I have a file I've already partially pruned with grep that has data like:
<a href="MasterDetailResults.asp?textfield=a&Application=3D Home Architect 4">3D Home Architect 4</a> </td>
Approved </td>
--
<a href="MasterDetailResults.asp?textfield=a&Application=3d Home Architect 6">3d Home Architect 6</a> </td>
Not Approved </td>
--
<a href="MasterDetailResults.asp?textfield=a&Application=A to Zap">A to Zap</a> </td>
Approved </td>
--
except much, much more of it
I want to get the application name (i.e. 3D Home Architect 4) and the status (i.e.
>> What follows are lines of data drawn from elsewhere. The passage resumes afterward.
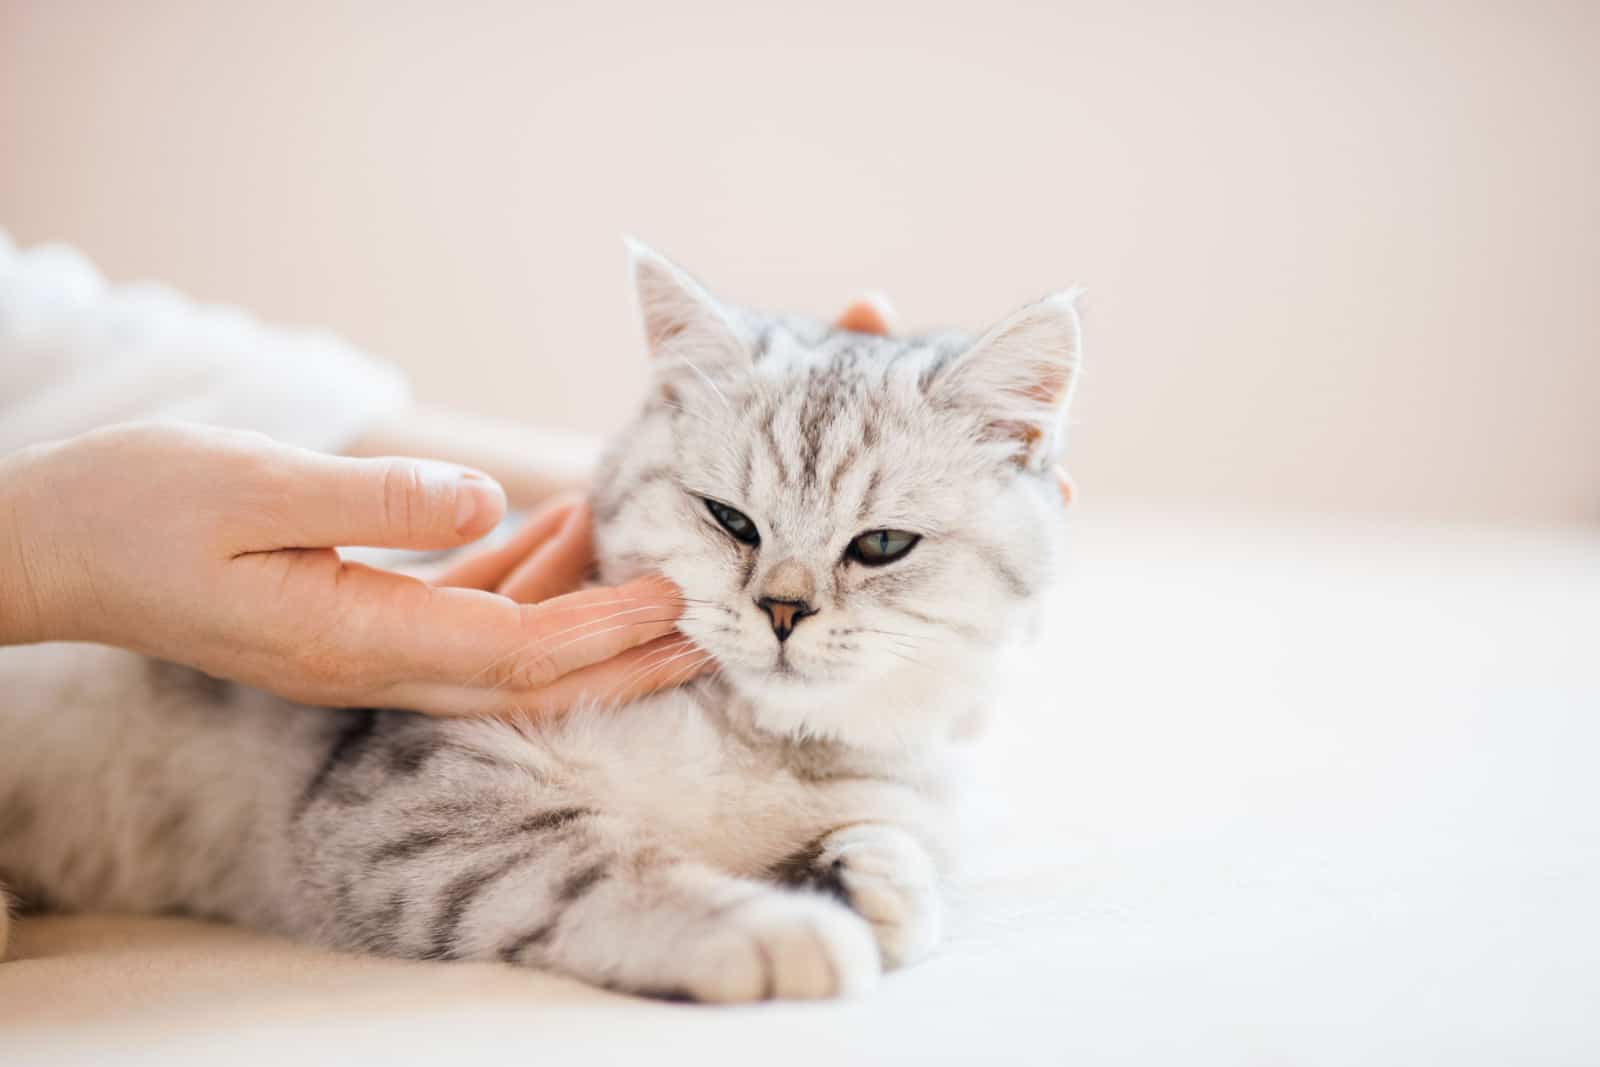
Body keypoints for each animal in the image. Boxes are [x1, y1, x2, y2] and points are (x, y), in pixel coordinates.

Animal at [0, 244, 1081, 1004]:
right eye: (729, 519)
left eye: (882, 544)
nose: (781, 608)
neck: (759, 745)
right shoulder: (410, 802)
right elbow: (598, 864)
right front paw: (773, 926)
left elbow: (897, 840)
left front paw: (867, 879)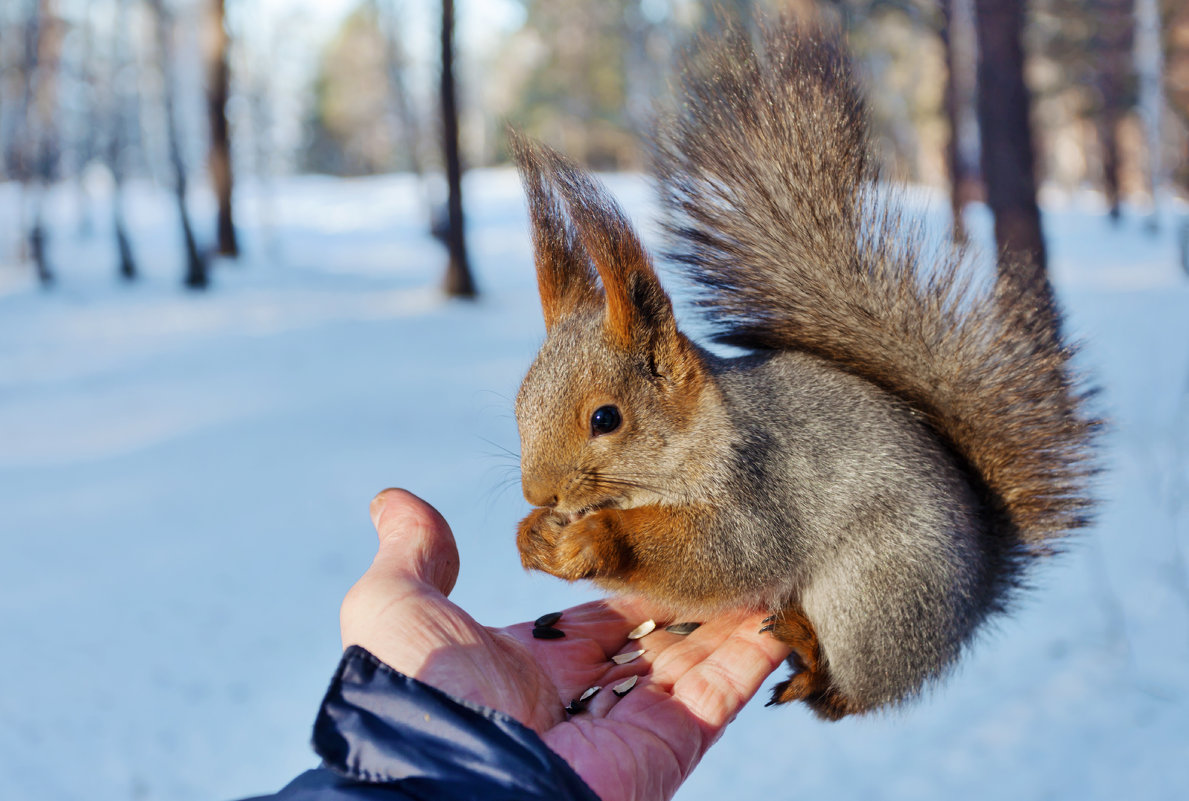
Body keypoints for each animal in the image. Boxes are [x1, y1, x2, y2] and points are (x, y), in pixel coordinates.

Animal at [506, 18, 1089, 717]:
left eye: (605, 418)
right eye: (518, 406)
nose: (539, 493)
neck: (694, 440)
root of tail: (973, 604)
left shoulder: (764, 486)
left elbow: (724, 552)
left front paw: (596, 539)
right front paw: (532, 535)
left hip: (871, 595)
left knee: (843, 699)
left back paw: (808, 655)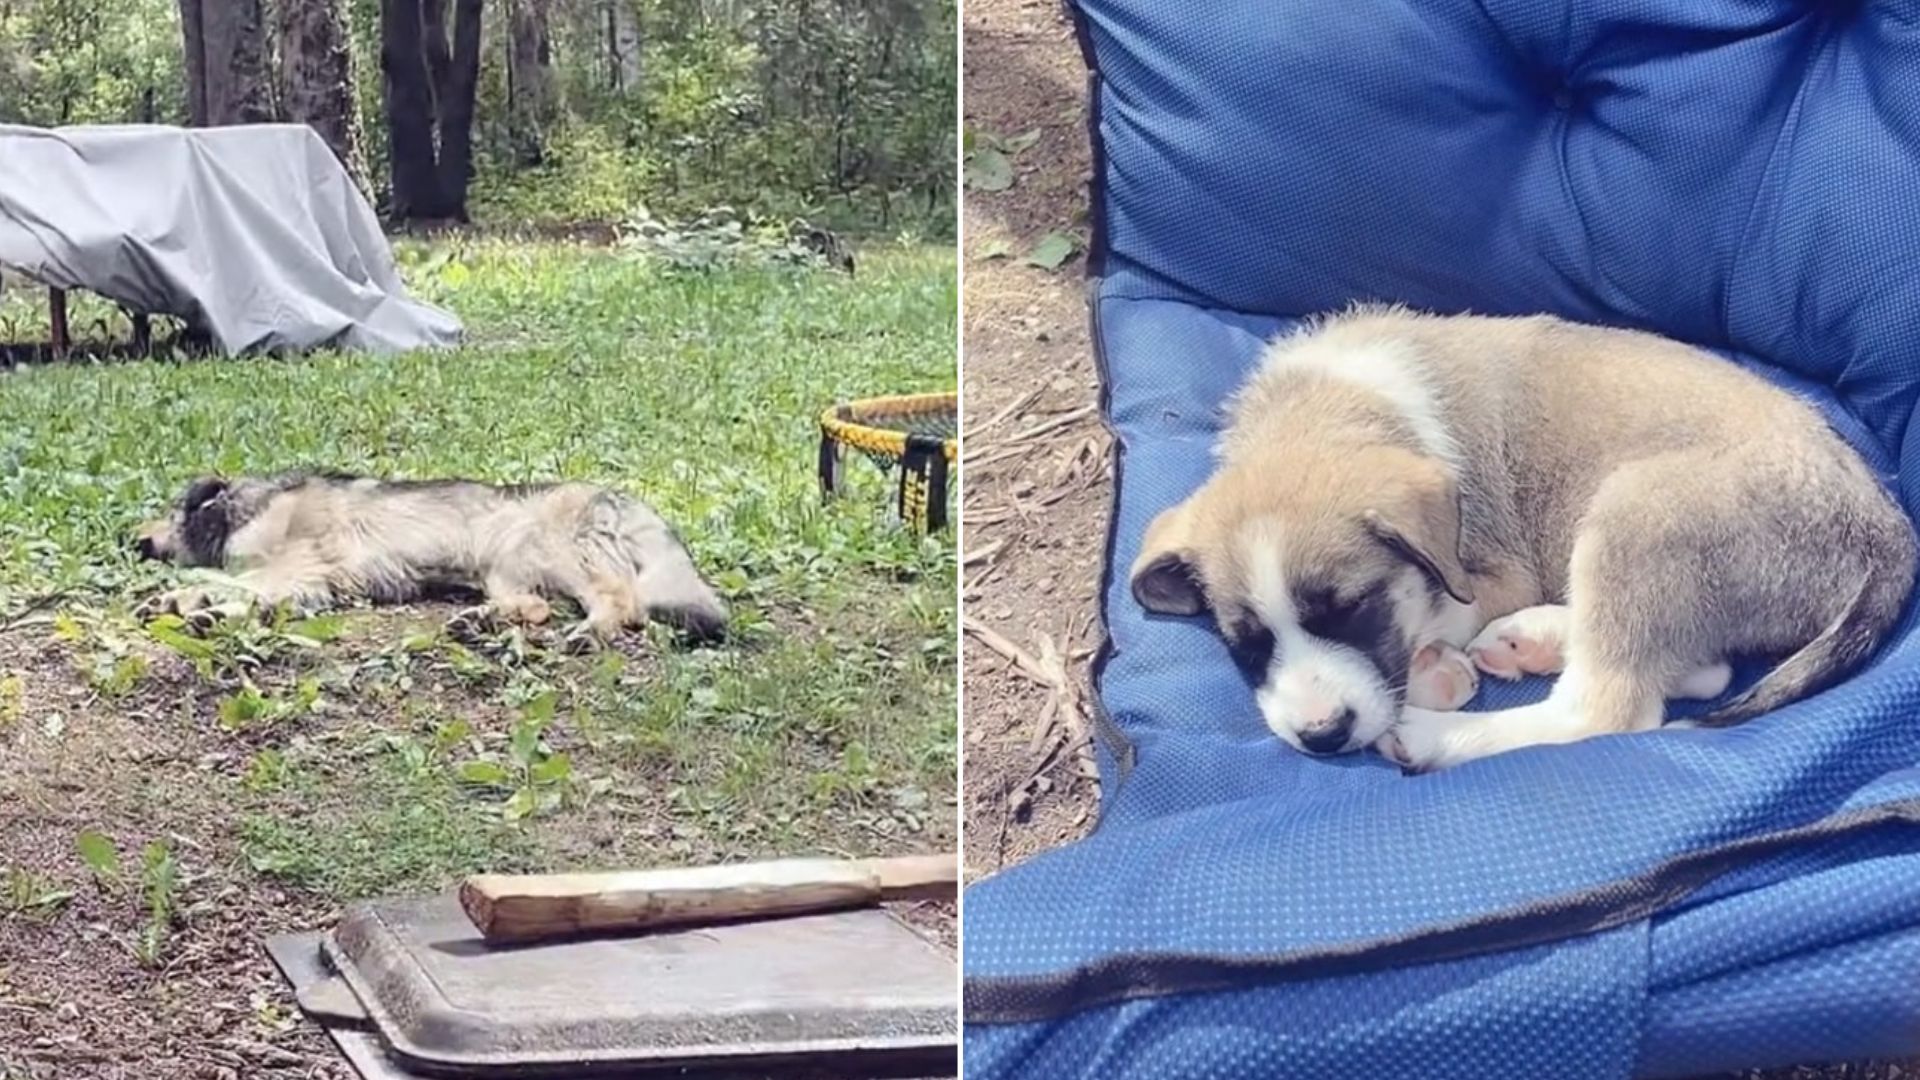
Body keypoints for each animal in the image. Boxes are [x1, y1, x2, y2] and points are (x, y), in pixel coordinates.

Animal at [129, 468, 725, 638]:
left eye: (169, 510)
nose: (133, 541)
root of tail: (617, 495)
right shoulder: (298, 581)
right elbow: (233, 590)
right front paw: (193, 606)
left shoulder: (294, 567)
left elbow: (225, 583)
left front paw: (179, 600)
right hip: (503, 571)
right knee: (534, 608)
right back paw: (478, 622)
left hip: (567, 558)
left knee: (623, 603)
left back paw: (589, 632)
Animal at [1128, 307, 1912, 768]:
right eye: (1245, 643)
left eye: (1352, 608)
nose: (1321, 737)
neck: (1329, 409)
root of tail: (1886, 525)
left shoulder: (1491, 571)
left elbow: (1436, 609)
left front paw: (1430, 675)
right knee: (1697, 665)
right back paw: (1532, 640)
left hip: (1637, 509)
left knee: (1609, 706)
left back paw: (1439, 734)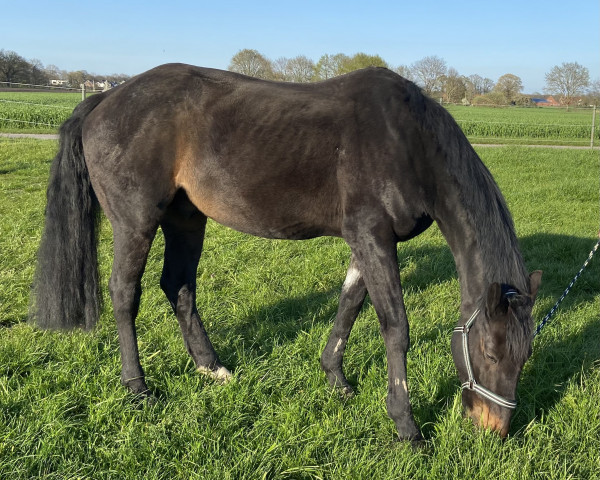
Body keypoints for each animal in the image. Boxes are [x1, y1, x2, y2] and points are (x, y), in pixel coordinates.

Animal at [30, 64, 540, 442]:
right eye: (490, 352)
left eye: (525, 355)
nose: (493, 429)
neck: (407, 143)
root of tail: (104, 101)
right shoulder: (372, 235)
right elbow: (395, 327)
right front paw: (406, 425)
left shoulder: (367, 240)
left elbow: (349, 304)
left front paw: (335, 378)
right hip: (136, 221)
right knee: (124, 293)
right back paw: (137, 387)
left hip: (186, 218)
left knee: (178, 286)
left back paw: (211, 368)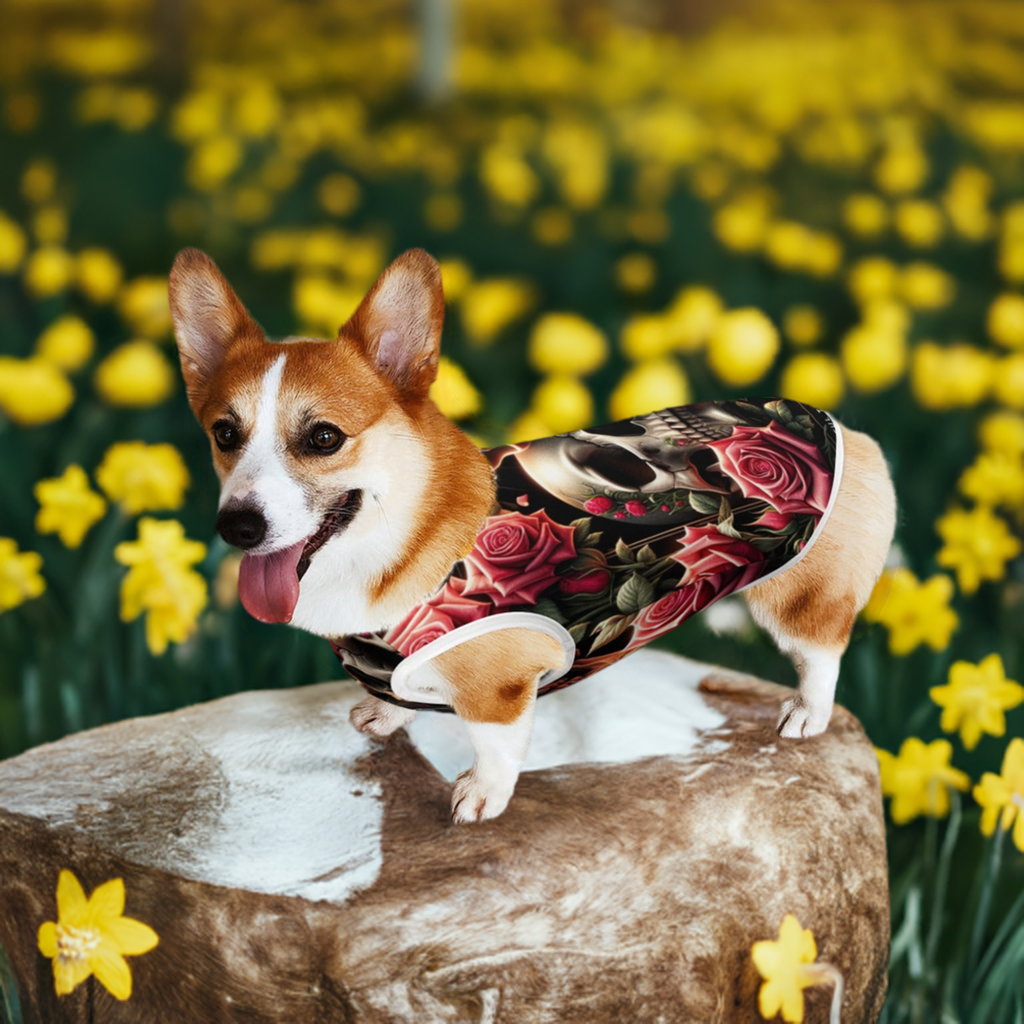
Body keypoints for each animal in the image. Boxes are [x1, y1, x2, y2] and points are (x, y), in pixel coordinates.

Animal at [167, 245, 897, 823]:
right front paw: (388, 717)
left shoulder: (499, 686)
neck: (401, 539)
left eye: (323, 438)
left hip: (795, 596)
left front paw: (481, 797)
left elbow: (496, 744)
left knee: (822, 652)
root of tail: (839, 425)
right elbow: (401, 695)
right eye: (224, 434)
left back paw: (806, 715)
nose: (237, 525)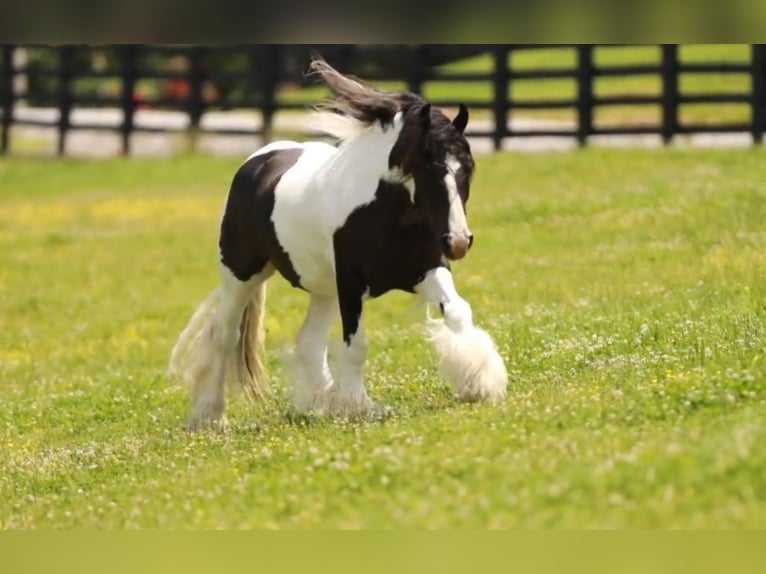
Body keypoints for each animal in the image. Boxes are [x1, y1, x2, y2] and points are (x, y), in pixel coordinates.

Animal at [172, 58, 510, 430]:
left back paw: (323, 403)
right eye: (429, 171)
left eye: (467, 169)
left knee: (308, 342)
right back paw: (211, 416)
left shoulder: (426, 270)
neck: (382, 211)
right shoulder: (351, 284)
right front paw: (360, 406)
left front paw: (480, 383)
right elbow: (356, 345)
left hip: (323, 289)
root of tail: (258, 160)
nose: (458, 242)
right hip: (241, 274)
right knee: (224, 335)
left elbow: (458, 312)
Approved or Not Approved) and turn it into this:
3D Home Architect 4|Approved
3d Home Architect 6|Not Approved
A to Zap|Approved
etc.
for use as a searchable database or import into Excel
I want to use bash scripting with sed or gawk to do this in the smallest number of lines (number of lines is not critical, of course
Thanks in advance for your help.
Try this:
awk -F"\"" '/Application=/{sub(".*a&","",$2);s=$2;getline;FS=" ";$0=$0;print s"|"$1}' file
Thanks Franklin52, that's a start. I got:
Application=3D Home Architect 4|Approved
Application=3d|Not
Application=A|Approved
when I ran it. I'll keep on working on it.
Hi,
try
sed -n '/Application/{N;s/.*Application=\([^"]*\).*\n\(.*\)<.*/\1 | \2/p}' file
If you sed doesn't support \n you have to write
sed -n '/Application/{N;s/.*Application=\([^"]*\).*\
\(.*\)<.*/\1 | \2/p}' file
instead.
HTH Chris
This should work:
awk -F"\"" '
/Application=/{
sub(".*=","",$2); s=$2
getline; sub(" <.*","")
print s "|" $0
}' file
perl:
undef $/;
open FH,"<d:/a.txt";
$str=<FH>;
@arr=split("--",$str);
map {s/<a.*>(.*)<\/a>(.*)<\/td>\n(.*)<\/td>/$1|$3/} @arr;
print "@arr";
close FH;
Thank you all for your solutions. I'm going to use Christoph Spohr's because I'm more comfortable with sed than I am with awk (although I know it's very powerful). I get an output with spaces after the pipe because there are spaces at the beginning of the line. How can I modify
sed -n '/Application/{N;s/.*Application=\([^"]*\).*\n\(.*\)<.*/\1 | \2/p}' file
to get rid of those spaces.
Also, what if my input file has another line between the two lines in question:
<tr>
<td height="23" align="default" valign="top">
<a href="MasterDetailResults.asp?textfield=a&Application=3D Home Architect 4">3D Home Architect 4</a> </td>
<td align="default" valign="top">
Approved </td>
</tr>
Once again, I need: Application Name|Status as my output. I've been removing the
<td align="default" valign="top">
line with sed before finishing things off with the sed code above.